Newbridge also is the supplier to Canadian operator MaxLink Communications and to Korea Telecom, both of which are just getting commercial broadband wireless deployments under way.
Flexible Fliers
While Teligent, which operates its service at the 24-GHz spectrum tier, and WinStar, which operates at 38 GHz, have point-to-multipoint services under way in multiple markets, they, like everyone else, avidly are scouting for new platforms that will support a much more flexible approach to providing services than they've had to date.

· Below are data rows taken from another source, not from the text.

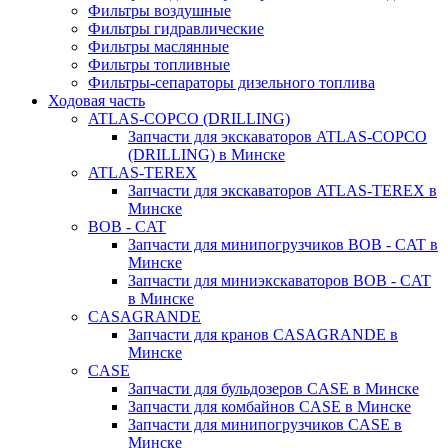
Фильтры воздушные
Фильтры гидравлические
Фильтры маслянные
Фильтры топливные
Фильтры-сепараторы дизельного топлива
Ходовая часть
ATLAS-COPCO (DRILLING)
Запчасти для экскаваторов ATLAS-COPCO
(DRILLING) в Минске
ATLAS-TEREX
Запчасти для экскаваторов ATLAS-TEREX в
Минске
BOB - CAT
Запчасти для минипогрузчиков BOB - CAT в
Минске
Запчасти для миниэкскаваторов BOB - CAT
в Минске
CASAGRANDE
Запчасти для кранов CASAGRANDE в
Минске
CASE
Запчасти для бульдозеров CASE в Минске
Запчасти для комбайнов CASE в Минске
Запчасти для минипогрузчиков CASE в
Минске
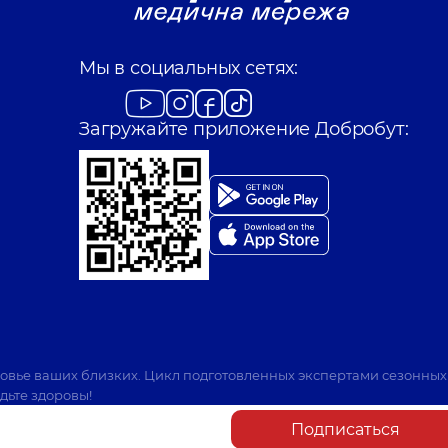
Мы в социальных сетях:
Загружайте приложение Добробут:
ровье ваших близких. Цикл подготовленных экспертами сезонных
дьте здоровы!
Подписаться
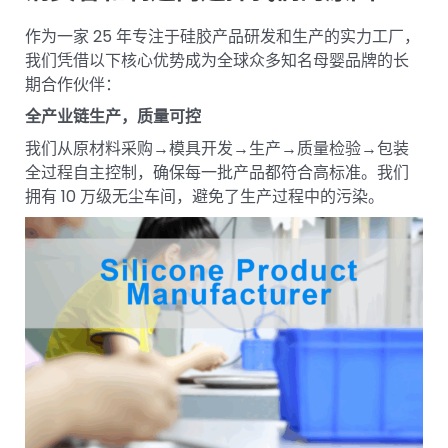
作为一家 25 年专注于硅胶产品研发和生产的实力工厂，
我们凭借以下核心优势成为全球众多知名母婴品牌的长
期合作伙伴：
全产业链生产，质量可控
我们从原材料采购→模具开发→生产→质量检验→包装
全过程自主控制，确保每一批产品都符合高标准。我们
拥有 10 万级无尘车间，避免了生产过程中的污染。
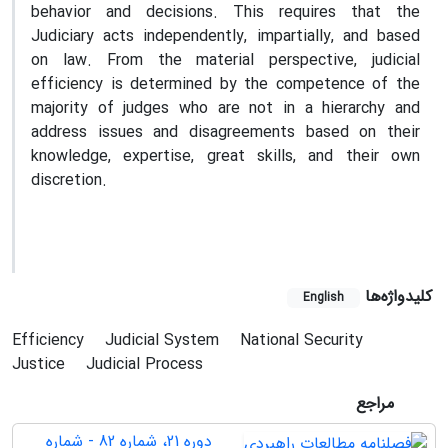
behavior and decisions. This requires that the
Judiciary acts independently, impartially, and based
on law. From the material perspective, judicial
efficiency is determined by the competence of the
majority of judges who are not in a hierarchy and
address issues and disagreements based on their
knowledge, expertise, great skills, and their own
discretion.
کلیدواژه‌ها
English
Efficiency
Judicial System
National Security
Justice
Judicial Process
مراجع
دوره 21، شماره 82 - شماره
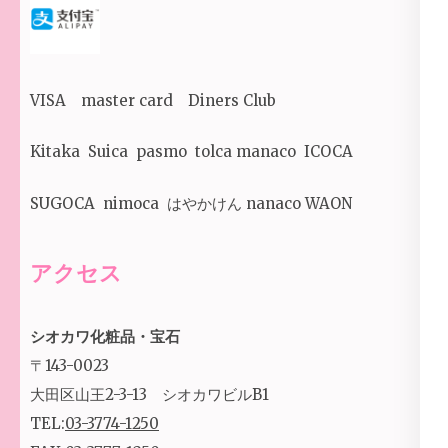
VISA master card Diners Club
Kitaka Suica pasmo tolca manaco ICOCA
SUGOCA nimoca はやかけん nanaco WAON
アクセス
シオカワ化粧品・宝石
〒143-0023
大田区山王2-3-13 シオカワビルB1
TEL:
03-3774-1250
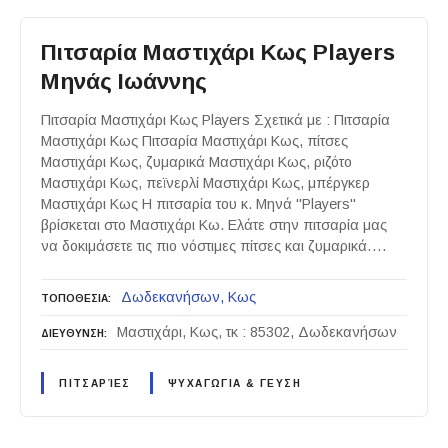
Πιτσαρία Μαστιχάρι Κως Players
Μηνάς Ιωάννης
Πιτσαρία Μαστιχάρι Κως Players Σχετικά με : Πιτσαρία
Μαστιχάρι Κως Πιτσαρία Μαστιχάρι Κως, πίτσες
Μαστιχάρι Κως, ζυμαρικά Μαστιχάρι Κως, ριζότο
Μαστιχάρι Κως, πεϊνερλί Μαστιχάρι Κως, μπέργκερ
Μαστιχάρι Κως Η πιτσαρία του κ. Μηνά "Players"
βρίσκεται στο Μαστιχάρι Κω. Ελάτε στην πιτσαρία μας
να δοκιμάσετε τις πιο νόστιμες πίτσες και ζυμαρικά….
Δωδεκανήσων
Κως
ΤΟΠΟΘΕΣΙΑ
Μαστιχάρι, Κως, τκ : 85302, Δωδεκανήσων
ΔΙΕΥΘΥΝΣΗ
ΠΙΤΣΑΡΊΕΣ
ΨΥΧΑΓΩΓΙΑ & ΓΕΥΣΗ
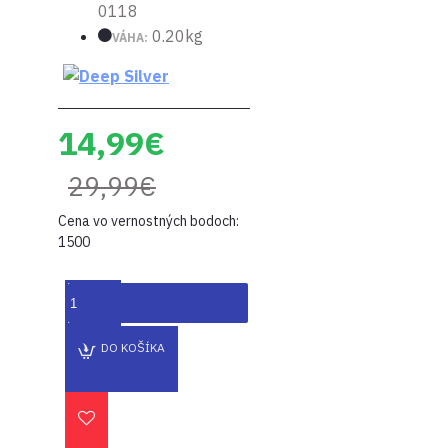
0118
0.20kg
VÁHA:
14,99€
29,99€
Cena vo vernostných bodoch:
1500
DO KOŠÍKA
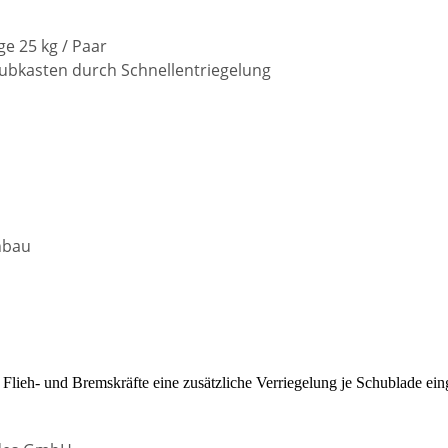
e 25 kg / Paar
ubkasten durch Schnellentriegelung
nbau
Flieh- und Bremskräfte eine zusätzliche Verriegelung je Schublade ein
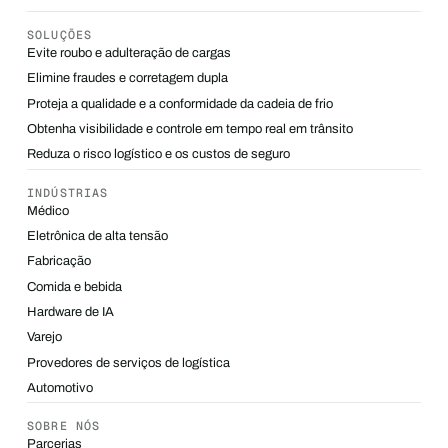
SOLUÇÕES
Evite roubo e adulteração de cargas
Elimine fraudes e corretagem dupla
Proteja a qualidade e a conformidade da cadeia de frio
Obtenha visibilidade e controle em tempo real em trânsito
Reduza o risco logístico e os custos de seguro
INDÚSTRIAS
Médico
Eletrônica de alta tensão
Fabricação
Comida e bebida
Hardware de IA
Varejo
Provedores de serviços de logística
Automotivo
SOBRE NÓS
Parcerias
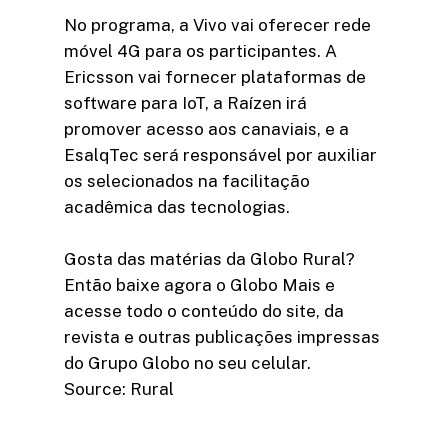
No programa, a Vivo vai oferecer rede
móvel 4G para os participantes. A
Ericsson vai fornecer plataformas de
software para IoT, a Raízen irá
promover acesso aos canaviais, e a
EsalqTec será responsável por auxiliar
os selecionados na facilitação
acadêmica das tecnologias.
Gosta das matérias da Globo Rural?
Então baixe agora o Globo Mais e
acesse todo o conteúdo do site, da
revista e outras publicações impressas
do Grupo Globo no seu celular.
Source: Rural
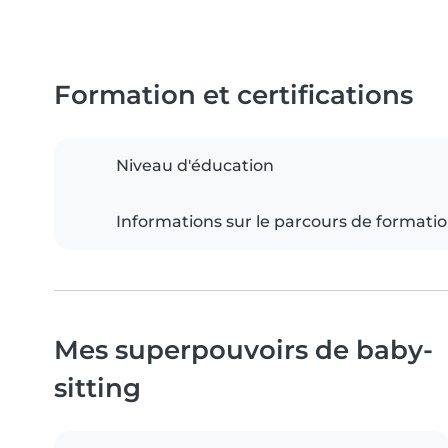
Formation et certifications
Niveau d'éducation
Informations sur le parcours de formati
Mes superpouvoirs de baby-
sitting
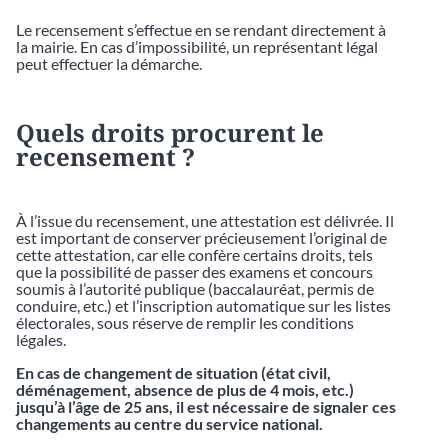
Le recensement s’effectue en se rendant directement à
la mairie. En cas d’impossibilité, un représentant légal
peut effectuer la démarche.
Quels droits procurent le
recensement ?
À l’issue du recensement, une attestation est délivrée. Il
est important de conserver précieusement l’original de
cette attestation, car elle confère certains droits, tels
que la possibilité de passer des examens et concours
soumis à l’autorité publique (baccalauréat, permis de
conduire, etc.) et l’inscription automatique sur les listes
électorales, sous réserve de remplir les conditions
légales.
En cas de changement de situation (état civil,
déménagement, absence de plus de 4 mois, etc.)
jusqu’à l’âge de 25 ans, il est nécessaire de signaler ces
changements au centre du service national.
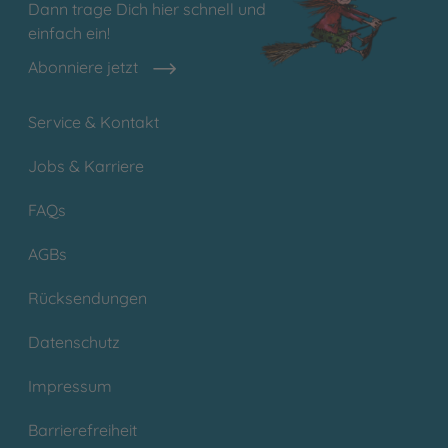
Dann trage Dich hier schnell und
einfach ein!
Abonniere jetzt
Service & Kontakt
Jobs & Karriere
FAQs
AGBs
Rücksendungen
Datenschutz
Impressum
Barrierefreiheit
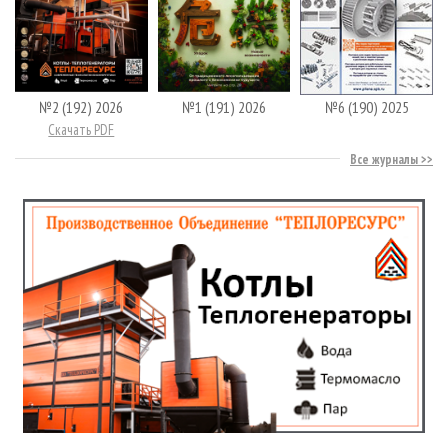
№2 (192) 2026
№1 (191) 2026
№6 (190) 2025
Скачать PDF
Все журналы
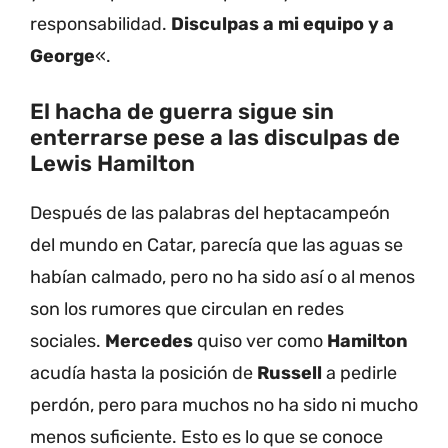
responsabilidad.
Disculpas a mi equipo y a
George
«.
El hacha de guerra sigue sin
enterrarse pese a las disculpas de
Lewis Hamilton
Después de las palabras del heptacampeón
del mundo en Catar, parecía que las aguas se
habían calmado, pero no ha sido así o al menos
son los rumores que circulan en redes
sociales.
Mercedes
quiso ver como
Hamilton
acudía hasta la posición de
Russell
a pedirle
perdón, pero para muchos no ha sido ni mucho
menos suficiente. Esto es lo que se conoce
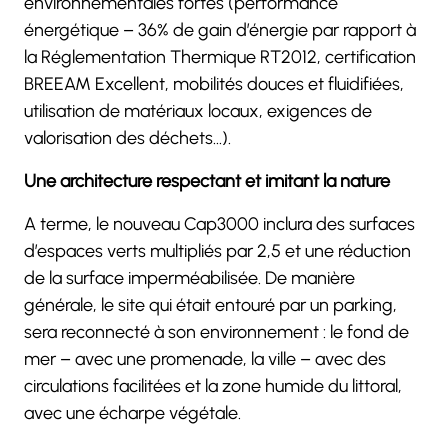
environnementales fortes (performance
énergétique – 36% de gain d’énergie par rapport à
la Réglementation Thermique RT2012, certification
BREEAM Excellent, mobilités douces et fluidifiées,
utilisation de matériaux locaux, exigences de
valorisation des déchets…).
Une architecture respectant et imitant la nature
A terme, le nouveau Cap3000 inclura des surfaces
d’espaces verts multipliés par 2,5 et une réduction
de la surface imperméabilisée. De manière
générale, le site qui était entouré par un parking,
sera reconnecté à son environnement : le fond de
mer – avec une promenade, la ville – avec des
circulations facilitées et la zone humide du littoral,
avec une écharpe végétale.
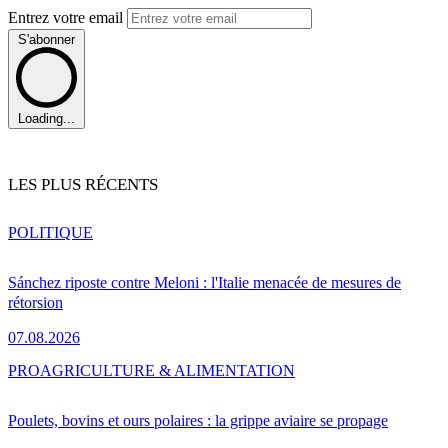
Entrez votre email
S'abonner
Loading...
LES PLUS RÉCENTS
POLITIQUE
Sánchez riposte contre Meloni : l'Italie menacée de mesures de
rétorsion
07.08.2026
PRO
AGRICULTURE & ALIMENTATION
Poulets, bovins et ours polaires : la grippe aviaire se propage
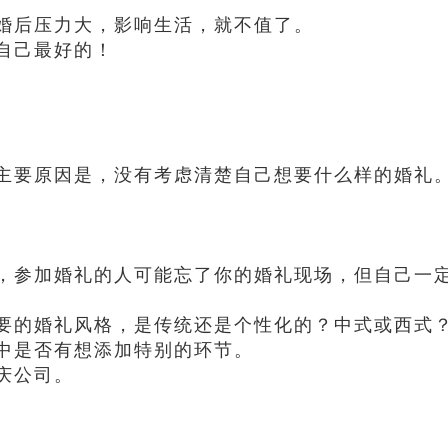
婚后压力大，影响生活，就不值了。
自己最好的！
主要原因是，没有考虑清楚自己想要什么样的婚礼
，参加婚礼的人可能忘了你的婚礼现场，但自己一
要的婚礼风格，是传统还是个性化的？中式或西式
中是否有想添加特别的环节。
庆公司。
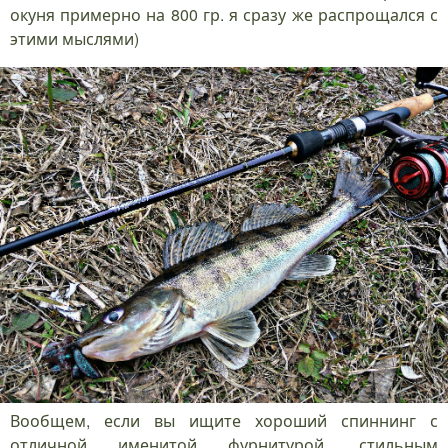
окуня примерно на 800 гр. я сразу же распрощался с
этими мыслями)
Вообщем, если вы ищите хороший спиннинг с
отличной именитой фурнитурой, стильным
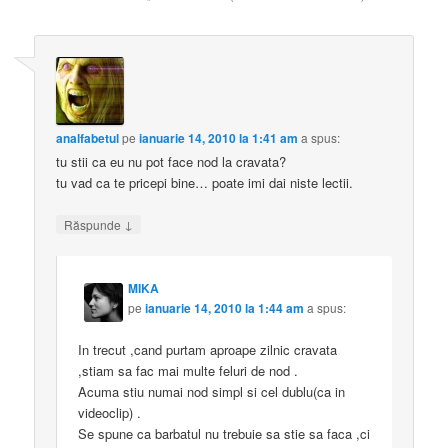
analfabetul
pe
ianuarie 14, 2010 la 1:41 am
a spus:
tu stii ca eu nu pot face nod la cravata?
tu vad ca te pricepi bine… poate imi dai niste lectii.
↓
Răspunde
MIKA
pe
ianuarie 14, 2010 la 1:44 am
a spus:
In trecut ,cand purtam aproape zilnic cravata
,stiam sa fac mai multe feluri de nod .
Acuma stiu numai nod simpl si cel dublu(ca in
videoclip) .
Se spune ca barbatul nu trebuie sa stie sa faca ,ci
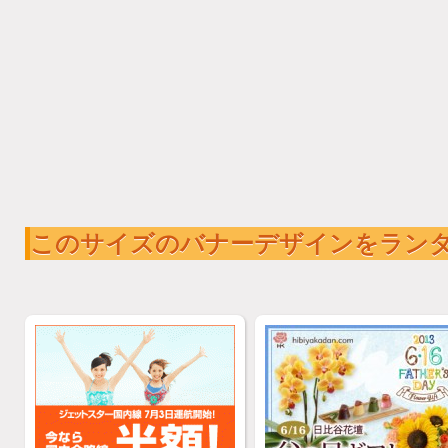
このサイズのバナーデザインをラン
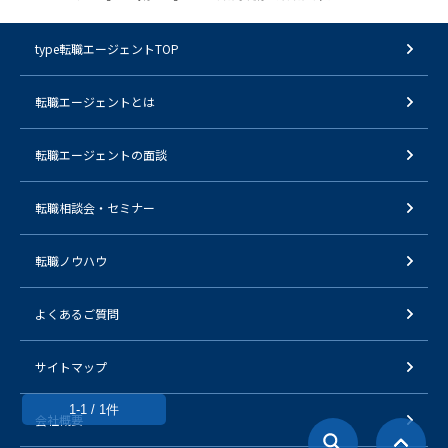
type転職エージェントTOP
転職エージェントとは
転職エージェントの面談
転職相談会・セミナー
転職ノウハウ
よくあるご質問
サイトマップ
1-1 / 1件
会社概要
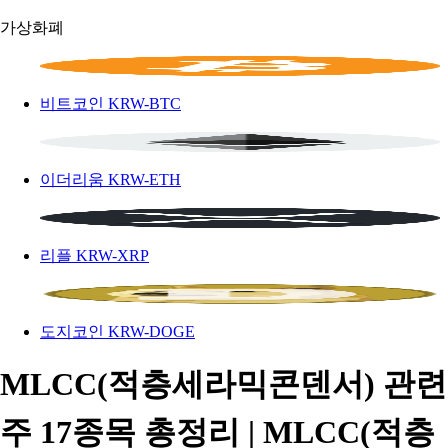
가상화폐
비트코인
KRW-BTC
이더리움
KRW-ETH
리플
KRW-XRP
도지코인
KRW-DOGE
MLCC(적층세라믹콘덴서) 관련
주 17종목 총정리 | MLCC(적층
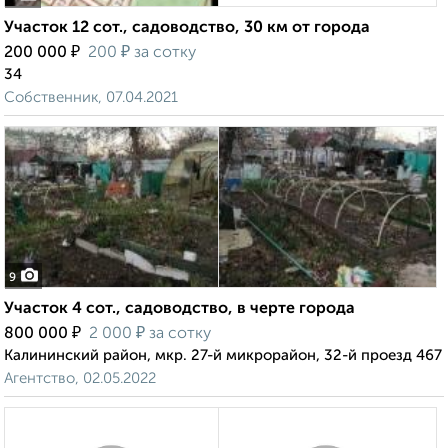
Участок 12 сот., садоводство, 30 км от города
₽
₽
200 000
200
за сотку
34
Собственник, 07.04.2021
9
Участок 4 сот., садоводство, в черте города
₽
₽
800 000
2 000
за сотку
Калининский район, мкр. 27-й микрорайон, 32-й проезд 467
Агентство, 02.05.2022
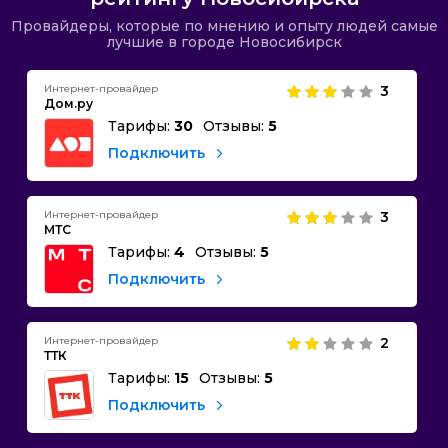
Провайдеры, которые по мнению и опыту людей самые
лучшие в городе Новосибирск
Интернет-провайдер
3
Дом.ру
Тарифы:
30
Отзывы:
5
Подключить
Интернет-провайдер
3
МТС
Тарифы:
4
Отзывы:
5
Подключить
Интернет-провайдер
2
ТТК
Тарифы:
15
Отзывы:
5
Подключить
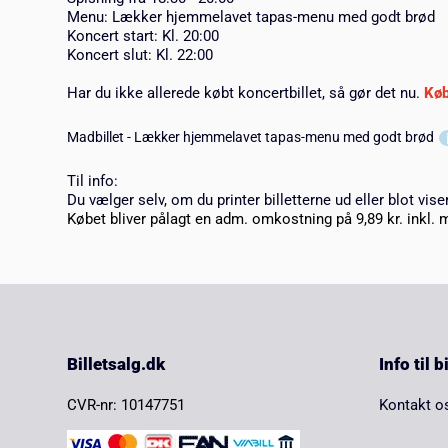
Menu: Lækker hjemmelavet tapas-menu med godt brød
Koncert start: Kl. 20:00
Koncert slut: Kl. 22:00
Har du ikke allerede købt koncertbillet, så gør det nu.
Køb
Madbillet - Lækker hjemmelavet tapas-menu med godt brød
Til info:
Du vælger selv, om du printer billetterne ud eller blot vise
Købet bliver pålagt en adm. omkostning på 9,89 kr. inkl. 
Billetsalg.dk
Info til 
CVR-nr: 10147751
Kontakt o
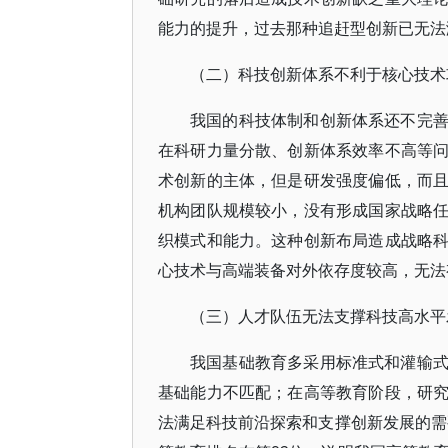
能力的提升，过去那种追赶型创新已无法
（二）科技创新体系不利于核心技术
我国的科技体制和创新体系还不完
在科研力量分散、创新体系效率不高等
术创新的主体，但是研发强度偏低，而
机构团队规模较小，没有形成国家战略
织模式和能力。这种创新布局造成战略
心技术与高端装备对外依存度较高，无法
（三）人才队伍无法支撑科技高水平
我国基础教育多采用标准式和灌输
基础能力不匹配；在高等教育阶段，研
法满足科技前沿探索和支撑创新发展的需要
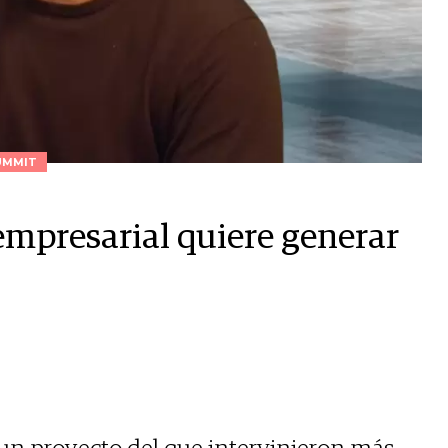
UMMIT
mpresarial quiere generar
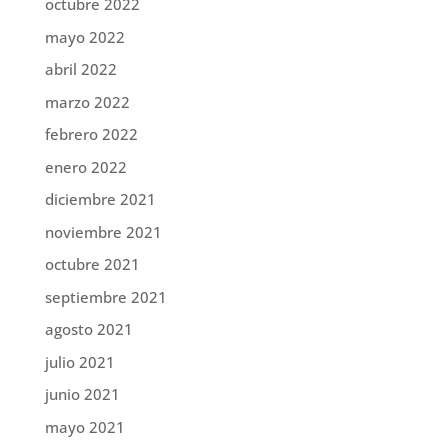
octubre 2022
mayo 2022
abril 2022
marzo 2022
febrero 2022
enero 2022
diciembre 2021
noviembre 2021
octubre 2021
septiembre 2021
agosto 2021
julio 2021
junio 2021
mayo 2021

Teligent, which now offers service in 26 markets using radio equipment supplied by Nortel Networks (www.nortelnetworks.com), has signed a five-year deal worth up to $250 million to buy radios and supporting electronics from Hughes Network Systems (www.hns.com). The Hughes AIReach system "will give Teligent additional flexibility in our network deployment, enhance our radio capabilities and create more competition in the broadband wireless equipment marketplace," says Kirby Pickle, president and chief operating officer at Teligent. The new Hughes radio integrates access multiplexing into a single, unified networking solution and provides high spectrum efficiency by transporting information at speeds of 45 Mbps over a 12.5-MHz frequency channel, Pickle adds.